- Chenar-e Golaban-e Do Location within Iran
- Coordinates: 33°29′38″N 47°53′23″E﻿ / ﻿33.49389°N 47.88972°E
- Country: Iran
- Province: Lorestan
- County: Chegeni
- District: Veysian
- Rural District: Veysian

Population (2016)
- • Total: 25
- Time zone: UTC+3:30 (IRST)

= Chenar-e Golaban-e Do =

Village in Lorestan province, Iran

Chenar-e Golaban-e Do (چنار گل آبان دو) (Note: Also romanized as Chenār-e Golābān-e Do; formerly known as Chenar-e Golaban (چنارگل ابان), also romanized as Chenār-e Golābān; also known as Golābān-e Do and Nūshād Golābān-e Yeḵ (نوشادگلاابان يك)) is a village in Veysian Rural District of Veysian District in Chegeni County, (Note: Formerly Dowreh County) Lorestan province, Iran.

==Demographics==
===Population===
At the time of the 2006 National Census, the village's population, as Chenar-e Golaban, was 84 in 20 households, when it was in Khorramabad County.
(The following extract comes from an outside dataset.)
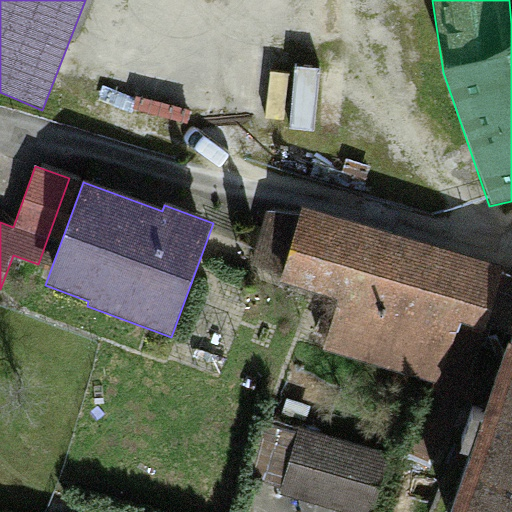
[(511,271),(503,267),(302,209),(278,286),(340,300),(324,349),(437,384),(461,325),(483,332),(488,315),(511,327),(511,271)]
The following census in 2011 counted 17 people in six households, by which time the district had been separated from the county in the establishment of Dowreh County. (Note: Renamed Chegeni County) The village was listed as Chenar-e Golaban-e Do. The 2016 census measured the population of the village as 25 people in seven households.